Because they “derive” their value from those specific assets, all options are grouped into a unique investment class known as “derivatives.” As a result, the price of a derivative is determined by the fluctuations in the price of the particular asset that underlies it. 

Options have two types: call and put. A call option gives its holder the right to buy its underlying asset at a specific price within a specific timeframe. A put option, on the other hand, requires the holder to sell its underlying asset also within a specific time.

How to Start Trading Options

Options can be traded via any of the majority of online retail brokers through which other assets are also traded. To start, you will need to first open an options trading account. 

Next, through adequate research, you have to decide the direction you think a particular stock is headed and the time frame during which it is likely to move. That will determine the type of option you will buy.

Benefits of Trading Options

Options are a versatile instrument. And there are many reasons why you might want to get started in trading them. However, the three most important of those reasons are:

  • Hedging

Interestingly, options were actually invented to reduce risks. And that they continue to do quite well. Imagine you want to buy a stock but you want to reduce your downside risks. In that situation, you can buy a put option on it. Otherwise, if you will be going short, you can buy a call option to help limit your losses if the stock goes up instead.

  • Income

Beyond hedging, you can also choose to trade options to earn directly. You can do that as conservatively as possible if you already own some stocks. To generate a regular source of income with options using your own stocks, you do not have to buy puts or calls. Instead, you just have to sell them against the stocks you already own or want to own.
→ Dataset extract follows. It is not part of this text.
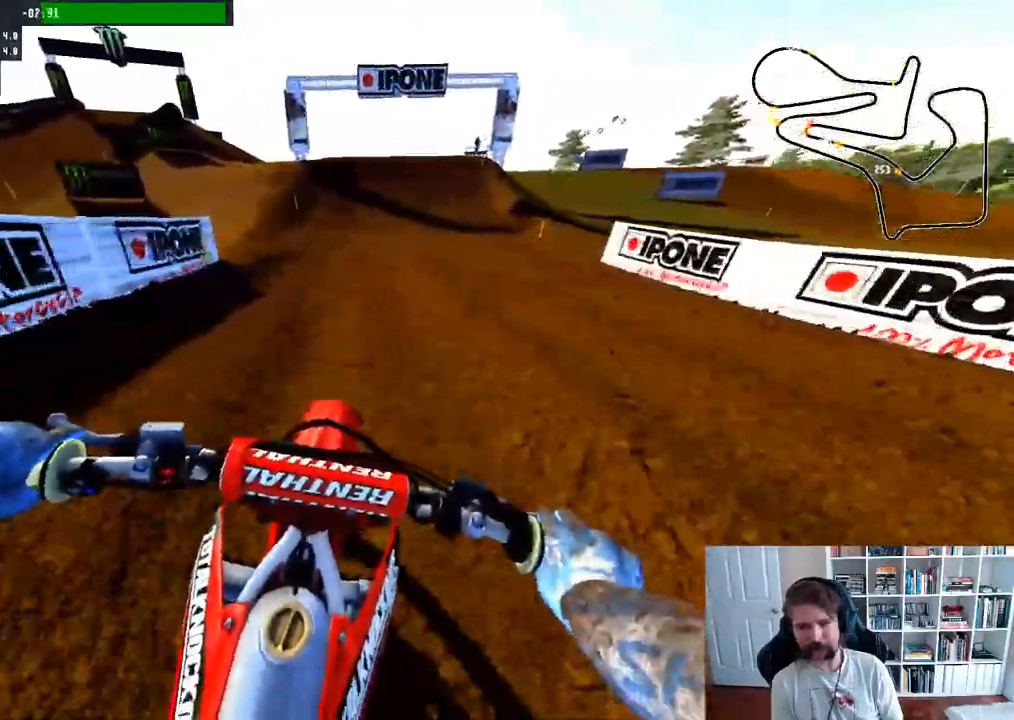
{"buttons": ["R2"], "left_stick": "center", "right_stick": "center", "events": []}
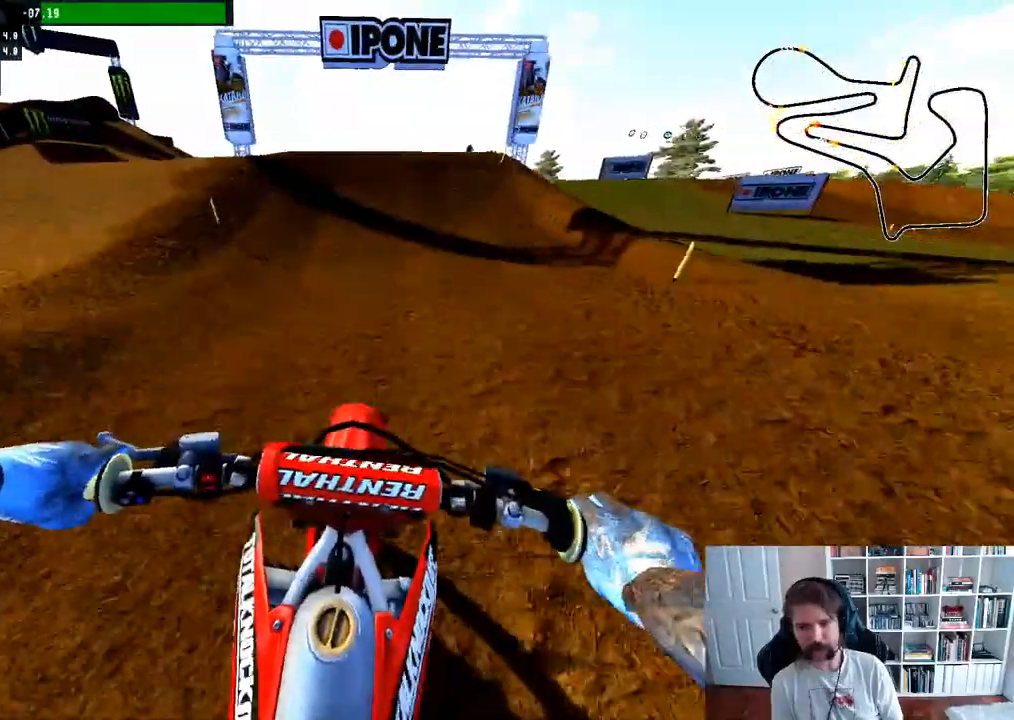
{"buttons": ["R2"], "left_stick": "center", "right_stick": "center", "events": []}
This strategy of selling puts or calls against stocks is based on the fact that close to 80% of all written options expire out of the money.

  • Speculation

Options are an excellent speculative product. Since they provide leverage and are highly cost-effective, many investors find them attractive for wagering on the future prices of assets. For instance, if you think the price of a $100 stock will increase, you can use a call option contract to speculate on it.

By buying a call option, you will be using just a few dollars instead of coughing up a lot on buying the stock itself.